(SUPPLIED PASSAGE)
Yes, because I was just wondering if this 12.5%, are you seeing that, that could be the steady EBIT margins or is this EBIT margin probably reflecting maybe a higher-than-expected CapEx, something like that?

N
Nitin Sood
Group Chief Financial Officer

No, it's not reflecting higher-than-expected CapEx at all. I think EBIT margin for a mature portfolio and greater than 2 years is a fair way to measure this. But you're right, I think, if we've got the quarters segregated based on greater than 3, greater than 4, greater than 5, I think, the margin profile will get better and better.

U
Unknown Analyst

Okay, fine. And this would -- would there be some regional trend in this? Or would it be -- would the metro locations have a much higher -- much higher EBIT margin? Will you share then?

N
Nitin Sood
Group Chief Financial Officer

Not really. Actually, it's more, I think, city- and location-specific than Tier 1 and Tier 2. So for us, I think, the margin profile is broadly in a similar range. And we realized, I think, the margin profile is really location specific rather than city -- or rather than a Tier 1- or Tier 2-specific. That's not something that we really found. We have seen a very small part of the portfolio so I would say that, currently a start-up kind of a stuff. But Tier 1 and Tier 2, we haven't seen any big difference in profile.

Operator

The next question is from the line of [ Tushar Jain ] from IIFL Securities.

U
Unknown Analyst

My question is on our food and beverages segment. So recently there has been one PIL, right, regarding the price regulation on food and beverages. So upon which the Mumbai High Court is coming up with some regulations. So how do you see that affecting our margins?
(End SUPPLIED PASSAGE)
EXERCISES TO COMPLETE →
(a) Write out the part of the earnings call transcript starting with "Okay, fine. And" and going on through "difference in profile.", word for word.
(b) Carry the earnings call transcript forward from its last line.
These records have no connection to the earnings call transcript.
(EXCERPTED DATA)
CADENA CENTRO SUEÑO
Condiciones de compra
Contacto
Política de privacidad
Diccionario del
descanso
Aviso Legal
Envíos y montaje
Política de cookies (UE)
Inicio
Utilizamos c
(End EXCERPTED DATA)
RESPONSES FOR EACH TASK →
(a)
Okay, fine. And this would -- would there be some regional trend in this? Or would it be -- would the metro locations have a much higher -- much higher EBIT margin? Will you share then?

N
Nitin Sood
Group Chief Financial Officer

Not really. Actually, it's more, I think, city- and location-specific than Tier 1 and Tier 2. So for us, I think, the margin profile is broadly in a similar range. And we realized, I think, the margin profile is really location specific rather than city -- or rather than a Tier 1- or Tier 2-specific. That's not something that we really found. We have seen a very small part of the portfolio so I would say that, currently a start-up kind of a stuff. But Tier 1 and Tier 2, we haven't seen any big difference in profile.

(b)
N
Nitin Sood
Group Chief Financial Officer

So first of all, I would like to highlight, I think, there is lot of miscommunications in the media. You have to read the actual background of the matter. Some gentleman has filed a PIL, asking -- and the PIL has been filed against the government, asking them why he should not be allowed to carry outside food from his home when he goes to the theater. So first of all, this whole talk about regulation of food pricing and interference is completely incorrect. There is no such matters in place. So that's a limited agenda of that PIL to say people should be carried -- allowed to carry outside food from their home inside the theater. In the court, the government has asked the -- the court has asked the government council to file its own response on the matter, which the government has said that we will come back and file a response on the matter. In the meanwhile, since multiplexes are impacted community because of this, we filed an intervention application to be made a party to the suit. And we filed our response on the matter in front of the court and also given our suggestions to the government on the matter. Since the matter is sub judice, I would not like to want to comment on it and the association would not want to go into a media trial on this issue. But it's like, again, to saying that I want to go to a restaurant, but I want to carry food from home and eat there so -- which is a fundamental right given by Constitution for us to conduct business. So I think, this matter is pending, this PIL is pending before the court. And I think it will be heard over the next few months and we'll get to hear on the matter.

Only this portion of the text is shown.